Just off of the top of my head, there are several causes that the effect of longevity could be attributed to. First, the development of medicine in general and sports medicine in particular could have a lot to do with giving athletes’ bodies the chance to thrive longer than their predecessors.

Steroids, either through direct use or indirect absorption by simply eating the food that we are faced with on a daily basis, could also create “benefits” to the body that earlier athletes did not have.
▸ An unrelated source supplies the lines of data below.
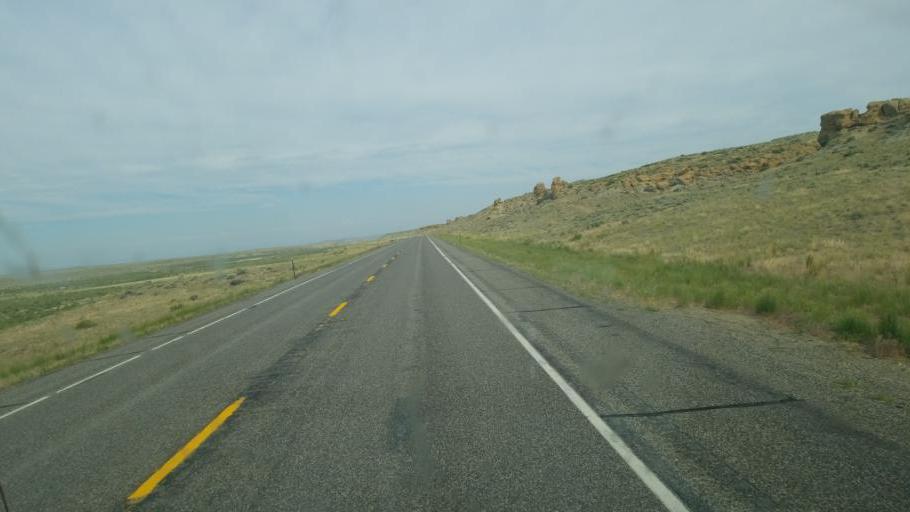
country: US
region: Wyoming
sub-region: Fremont County
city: Riverton
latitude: 43.2215
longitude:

Managerial tactics designed to prolong the life of an athlete for economic reasons – why burn up a pitcher in a few years by using them too often, when you’ll just have to buy and train a new one sooner? – could also help to lengthen the careers of these young men.

The list goes on: new equipment, better transportation, the sheer desire to keep making money later into life, etc. But we shouldn’t forget that longevity has occurred often during the history of sports.

Mariano Rivera, pitcher for the New York Yankees, is 43 this year, and in his 19th season in the MLB.

But Satchel Paige – if you don’t know of Mr. Paige, I would recommend very strongly that you look him up – premiered in the MLB two days after his 42nd birthday in 1948, pitching for the Cleveland Indians as only the seventh African-American player to break the MLB color barrier.

Paige finished in 1959 with a 10-10 record (yes, he was 53 at the time), and he made major and minor league appearances until 1966, when his age was probably triple that of most of his teammates.

A couple of Paige’s oft-repeated quotations elucidate how he felt about his age.

“Age is a question of mind over matter. If you don’t mind, it doesn’t matter.”

And my personal favorite:

“Don’t look back. Something might be gaining on you.”